De acordo com o vereador Carlos Dutra (PSDB), se faz necessário pensar políticas públicas urgentes para as crianças e adolescentes em situação de rua. O tucano alerta que, até o momento, não se tem uma pesquisa que aponte dados reais sobre as crianças que moram nas ruas do País. Enquanto o poder público não toma uma iniciativa para mitigar esse problema, alerta, cada vez mais crianças e jovens estão entregues ao mundo das drogas e da criminalidade.
Segundo o vereador, pesquisa revelada recentemente na imprensa ouviu 565 crianças em situação de rua em 10 capitais brasileiras e constatou que 53% das crianças conseguem dinheiro pedindo esmolas e 11% vendendo mercadorias nos sinais. Já 63% gastam esse dinheiro em boca de fumo e só 22% compram comidas.
A pesquisa revelou ainda, pontuou o vereador, que 8% dos entrevistados eram órfãos e 92% tinham família, dos quais 77% consideraram a mãe a pessoa que mais amavam. "Esse dado mostra claramente a importância da família. Nem todo menino sem casa é menino sem lar", observou.
No Ceará, aponta, os dados são mais alarmantes, 300 a 350 crianças vivem em situação de rua e foram motivadas por uma combinação de drogas, conflitos familiares e permanência longe de casa devido à dependência do crack. Além disso, destaca, 81% das crianças e adolescentes de rua na Capital são do sexo masculino e 39% estavam há um ano fora da escola e 29% há mais de três anos.
Urgência
"Acredito que é melhor construir jovens do que consertar adultos. As políticas públicas existem, mas precisamos repensar essa questão em regime de urgência", defendeu, alegando que esse tipo de problema gera diretamente a criminalidade, pois os jovens desassistidos e sem perspectivas viram presas fáceis para as drogas e o crime.
"Cada dia cresce o índice de dependência química entre crianças e adolescentes. O fato é que o crack talvez seja a droga mais avassaladora de todos os tempos e está disseminada como uma praga em todo o Brasil", avaliou, pontuando que a permanência de muitas crianças e adolescentes nas ruas é por conta das drogas.
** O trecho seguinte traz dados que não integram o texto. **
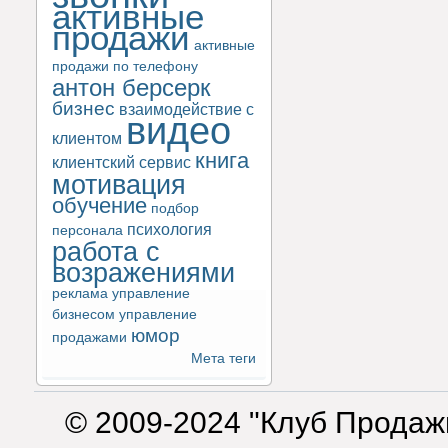
активные
продажи
активные
продажи по телефону
антон берсерк
бизнес
взаимодействие с
видео
клиентом
книга
клиентский сервис
мотивация
обучение
подбор
психология
персонала
работа с
возражениями
реклама
управление
бизнесом
управление
юмор
продажами
Мета теги
© 2009-2024 "Клуб Продаж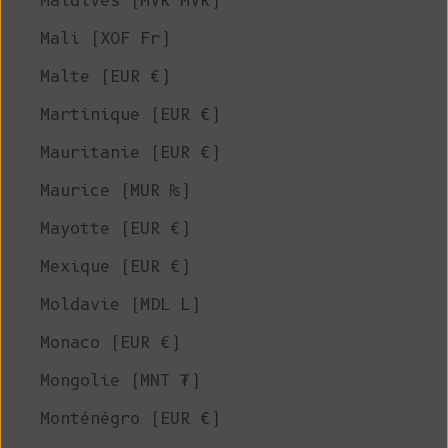
Maldives (MVR MVR)
Mali (XOF Fr)
Malte (EUR €)
Martinique (EUR €)
Mauritanie (EUR €)
Maurice (MUR ₨)
Mayotte (EUR €)
Mexique (EUR €)
Moldavie (MDL L)
Monaco (EUR €)
Mongolie (MNT ₮)
Monténégro (EUR €)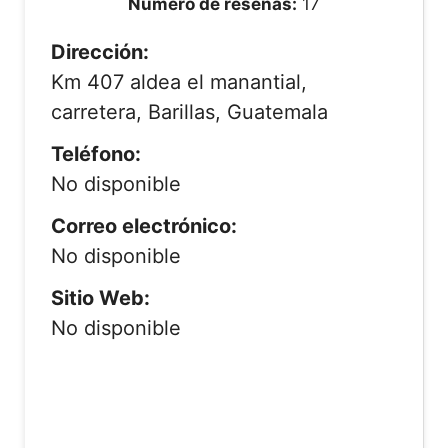
Número de reseñas:
17
Dirección:
Km 407 aldea el manantial,
carretera, Barillas, Guatemala
Teléfono:
No disponible
Correo electrónico:
No disponible
Sitio Web:
No disponible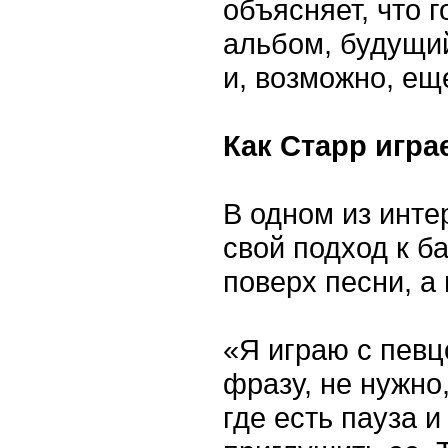
объясняет, что 
альбом, будущий
и, возможно, ещ
Как Старр игра
В одном из инт
свой подход к ба
поверх песни, а
«Я играю с певц
фразу, не нужно,
где есть пауза и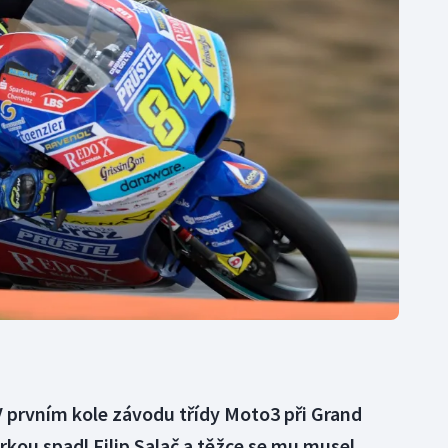
Moderní pětiboj
Triatlon
Motorsport
Veslování
Olympijské hry
Vodní slalom
Parasport
Volejbal
Plavání
Ostatní
Plážový volejbal
V prvním kole závodu třídy Moto3 při Grand
rkou spadl Filip Salač a těžce se mu musel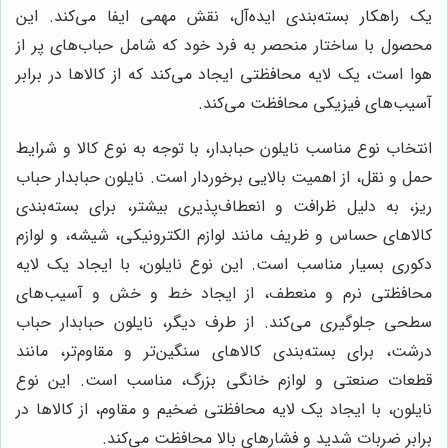
یک راهکار بسته‌بندی ایده‌آل، نقش مهمی ایفا می‌کند. این
محصول با ساختار منحصر به فرد خود که شامل حباب‌های پر از
هوا است، یک لایه محافظتی ایجاد می‌کند که از کالاها در برابر
آسیب‌های فیزیکی محافظت می‌کند.
انتخاب نوع مناسب نایلون حبابدار، با توجه به نوع کالا و شرایط
حمل و نقل، از اهمیت بالایی برخوردار است. نایلون حبابدار حباب
ریز، به دلیل ظرافت و انعطاف‌پذیری بیشتر، برای بسته‌بندی
کالاهای حساس و ظریف مانند لوازم الکترونیکی، شیشه، و لوازم
دکوری بسیار مناسب است. این نوع نایلون، با ایجاد یک لایه
محافظتی نرم و منعطف، از ایجاد خط و خش و آسیب‌های
سطحی جلوگیری می‌کند. از طرف دیگر، نایلون حبابدار حباب
درشت، برای بسته‌بندی کالاهای سنگین‌تر و مقاوم‌تر، مانند
قطعات صنعتی و لوازم خانگی بزرگ، مناسب است. این نوع
نایلون، با ایجاد یک لایه محافظتی ضخیم و مقاوم، از کالاها در
برابر ضربات شدید و فشارهای بالا محافظت می‌کند.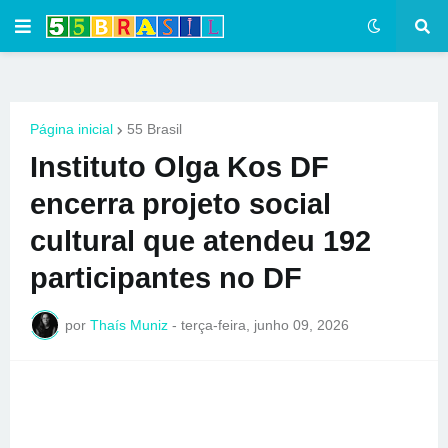
Página inicial
55 Brasil
Instituto Olga Kos DF
encerra projeto social
cultural que atendeu 192
participantes no DF
por
Thaís Muniz
-
terça-feira, junho 09, 2026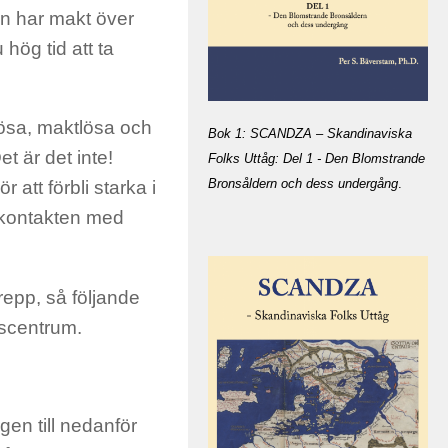
en har makt över
 hög tid att ta
lösa, maktlösa och
Bok 1: SCANDZA – Skandinaviska
et är det inte!
Folks Uttåg: Del 1 - Den Blomstrande
Bronsåldern och dess undergång
.
 att förbli starka i
– kontakten med
epp, så följande
anscentrum.
en till nedanför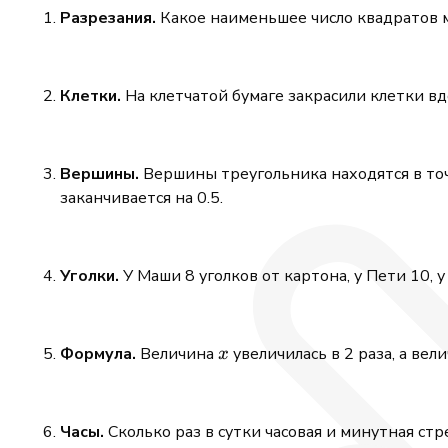
Разрезания.
Какое наименьшее число квадратов 
Клетки.
На клетчатой бумаге закрасили клетки вд
Вершины.
Вершины треугольника находятся в точ
заканчивается на 0.5.
Уголки.
У Маши 8 уголков от картона, у Пети 10, у
x
Формула.
Величина
увеличилась в 2 раза, а вел
x
Часы.
Сколько раз в сутки часовая и минутная стр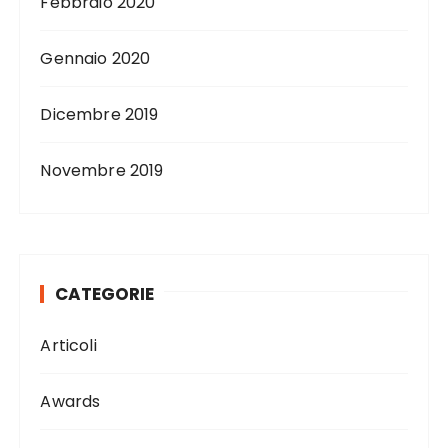
Febbraio 2020
Gennaio 2020
Dicembre 2019
Novembre 2019
CATEGORIE
Articoli
Awards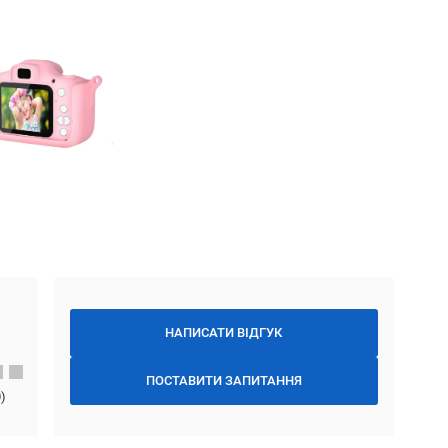
НАПИСАТИ ВІДГУК
ПОСТАВИТИ ЗАПИТАННЯ
0
)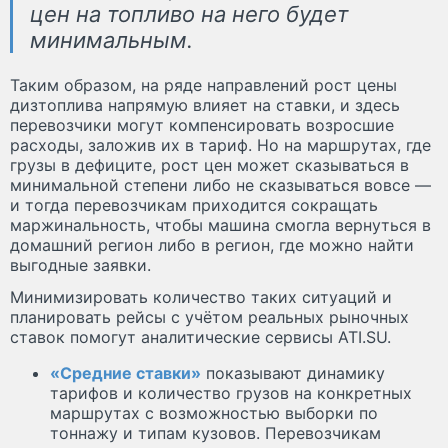
цен на топливо на него будет
минимальным.
Таким образом, на ряде направлений рост цены
дизтоплива напрямую влияет на ставки, и здесь
перевозчики могут компенсировать возросшие
расходы, заложив их в тариф. Но на маршрутах, где
грузы в дефиците, рост цен может сказываться в
минимальной степени либо не сказываться вовсе —
и тогда перевозчикам приходится сокращать
маржинальность, чтобы машина смогла вернуться в
домашний регион либо в регион, где можно найти
выгодные заявки.
Минимизировать количество таких ситуаций и
планировать рейсы с учётом реальных рыночных
ставок помогут аналитические сервисы ATI.SU.
«Средние ставки»
показывают динамику
тарифов и количество грузов на конкретных
маршрутах с возможностью выборки по
тоннажу и типам кузовов. Перевозчикам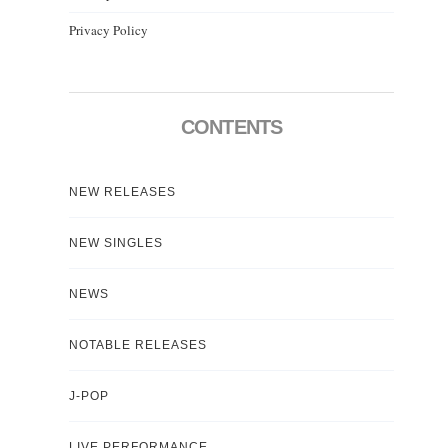
Privacy Policy
CONTENTS
NEW RELEASES
NEW SINGLES
NEWS
NOTABLE RELEASES
J-POP
LIVE PERFORMANCE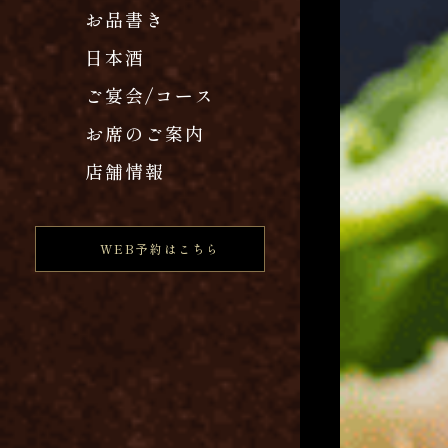
お品書き
日本酒
ご宴会/コース
お席のご案内
店舗情報
WEB予約はこちら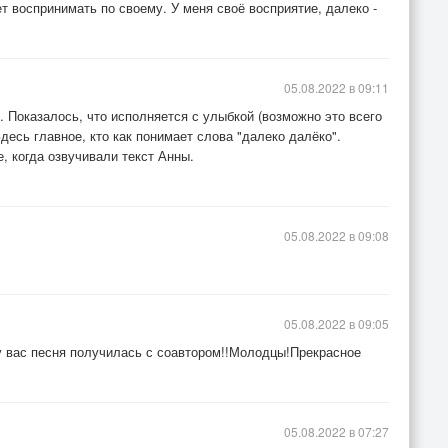
т воспринимать по своему. У меня своё восприятие, далеко -
05.08.2022 в 09:11
 Показалось, что исполняется с улыбкой (возможно это всего
десь главное, кто как понимает слова "далеко далёко".
, когда озвучивали текст Анны.
05.08.2022 в 09:08
05.08.2022 в 09:05
у вас песня получилась с соавтором!!Молодцы!Прекрасное
05.08.2022 в 07:27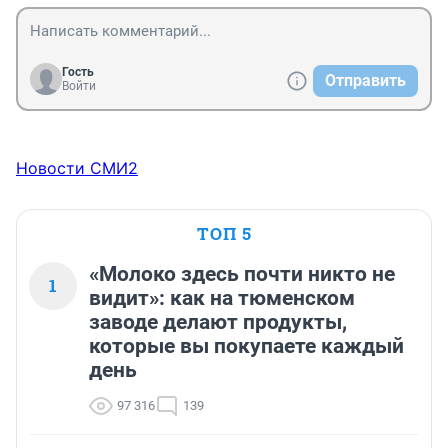
Гость
Отправить
Войти
Новости СМИ2
ТОП 5
«Молоко здесь почти никто не
1
видит»: как на тюменском
заводе делают продукты,
которые вы покупаете каждый
день
97 316
139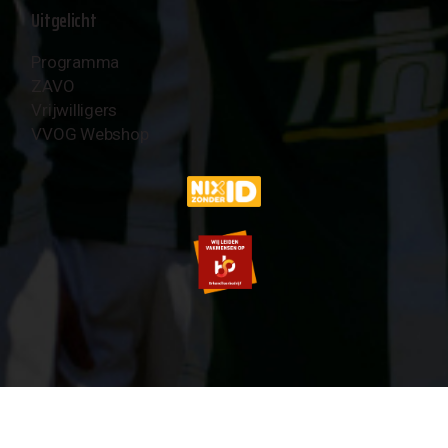
Uitgelicht
Programma
ZAVO
Vrijwilligers
VVOG Webshop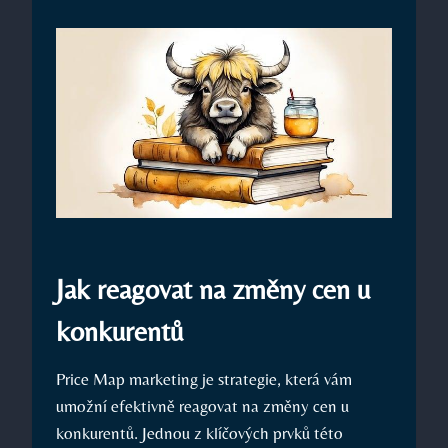
Jak reagovat na změny cen u
konkurentů
Price Map marketing je strategie, která vám
umožní efektivně reagovat na změny cen u
konkurentů. Jednou z klíčových prvků této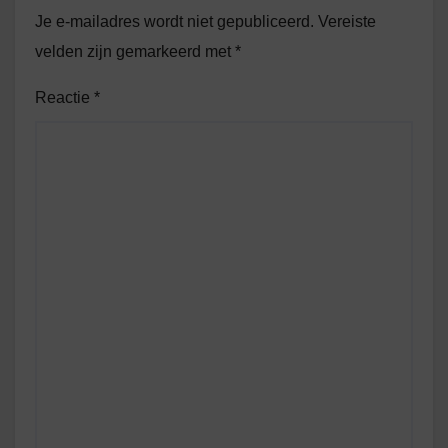
Je e-mailadres wordt niet gepubliceerd.
Vereiste
velden zijn gemarkeerd met
*
Reactie
*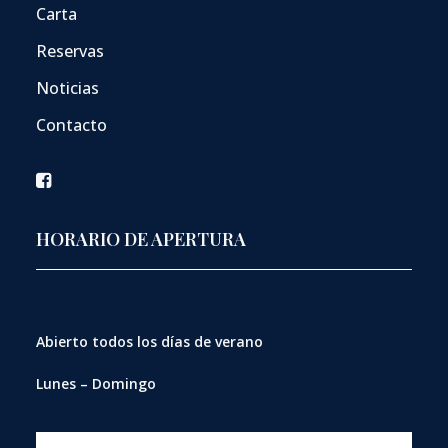
Carta
Reservas
Noticias
Contacto
HORARIO DE APERTURA
Abierto
todos los días de verano
Lunes – Domingo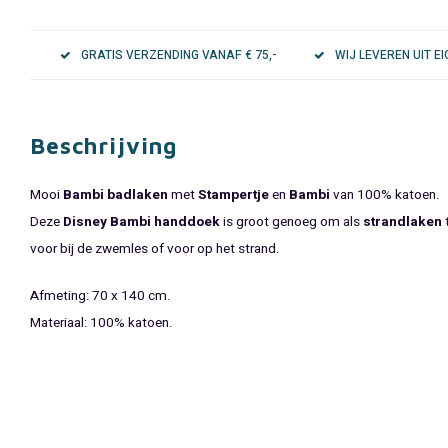
GRATIS VERZENDING VANAF € 75,-
WIJ LEVEREN UIT 
Beschrijving
Mooi
Bambi badlaken
met
Stampertje
en
Bambi
van 100% katoen.
Deze
Disney Bambi handdoek
is groot genoeg om als
strandlaken
t
voor bij de zwemles of voor op het strand.
Afmeting: 70 x 140 cm.
Materiaal: 100% katoen.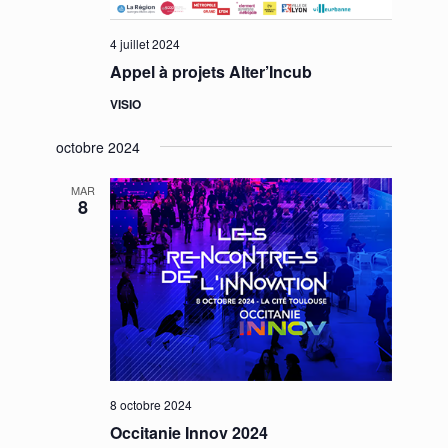
4 juillet 2024
Appel à projets Alter’Incub
VISIO
octobre 2024
MAR
8
8 octobre 2024
Occitanie Innov 2024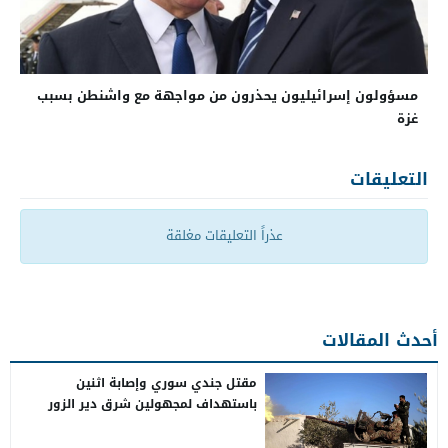
مسؤولون إسرائيليون يحذرون من مواجهة مع واشنطن بسبب
غزة
التعليقات
عذراً التعليقات مغلقة
أحدث المقالات
مقتل جندي سوري وإصابة اثنين
باستهداف لمجهولين شرق دير الزور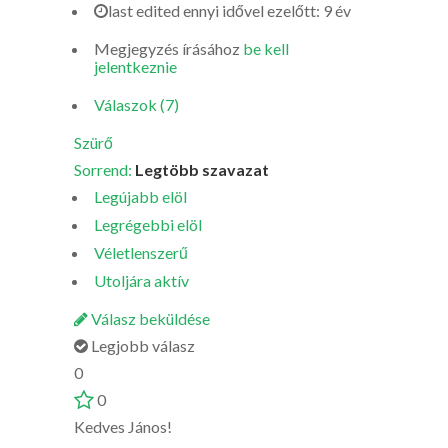
last edited ennyi idővel ezelőtt: 9 év
Megjegyzés írásához
be kell
jelentkeznie
Válaszok (7)
Szürő
Sorrend:
Legtöbb szavazat
Legújabb elöl
Legrégebbi elöl
Véletlenszerű
Utoljára aktív
Válasz beküldése
Legjobb válasz
0
0
Kedves János!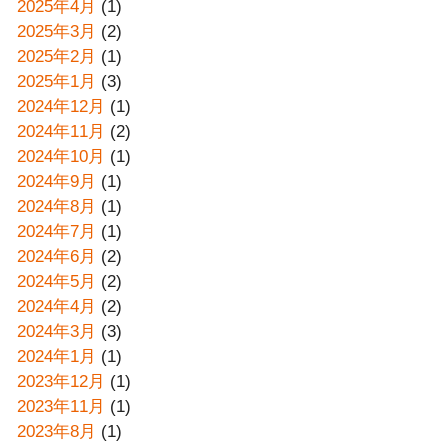
2025年4月
(1)
2025年3月
(2)
2025年2月
(1)
2025年1月
(3)
2024年12月
(1)
2024年11月
(2)
2024年10月
(1)
2024年9月
(1)
2024年8月
(1)
2024年7月
(1)
2024年6月
(2)
2024年5月
(2)
2024年4月
(2)
2024年3月
(3)
2024年1月
(1)
2023年12月
(1)
2023年11月
(1)
2023年8月
(1)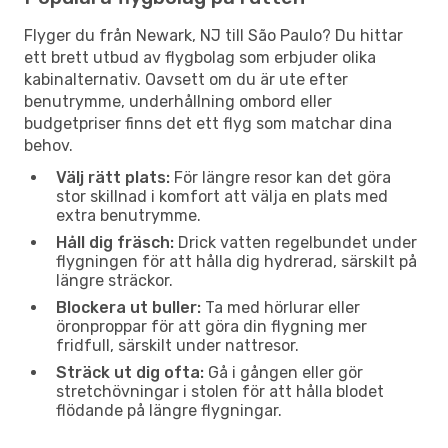
Flyger du från Newark, NJ till São Paulo? Du hittar
ett brett utbud av flygbolag som erbjuder olika
kabinalternativ. Oavsett om du är ute efter
benutrymme, underhållning ombord eller
budgetpriser finns det ett flyg som matchar dina
behov.
Välj rätt plats:
För längre resor kan det göra
stor skillnad i komfort att välja en plats med
extra benutrymme.
Håll dig fräsch:
Drick vatten regelbundet under
flygningen för att hålla dig hydrerad, särskilt på
längre sträckor.
Blockera ut buller:
Ta med hörlurar eller
öronproppar för att göra din flygning mer
fridfull, särskilt under nattresor.
Sträck ut dig ofta:
Gå i gången eller gör
stretchövningar i stolen för att hålla blodet
flödande på längre flygningar.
O vereador Antônio Henrique (PTN) ressaltou que a Prefeitura já está dando os primeiros passos na área de recuperação dos dependentes químicos, com a abertura da primeira unidade acolhimento, Silas Munguba, no bairro José Walter. Outra iniciativa do Executivo, salientou, foi a assinatura de convênio da Prefeitura de Fortaleza com 17 comunidades terapeutas para financiar o tratamento de dependentes químicos.
De acordo com o parlamentar, a partir desse convênio, foram abertos 310 leitos para o tratamento de dependentes químicos e as entidades contempladas irão receber recursos públicos na ordem de R$ 1.000,00 por pessoa. "O Prefeito, em seu programa de governo, prontificou-se a dar atenção especial aos jovens", concluiu.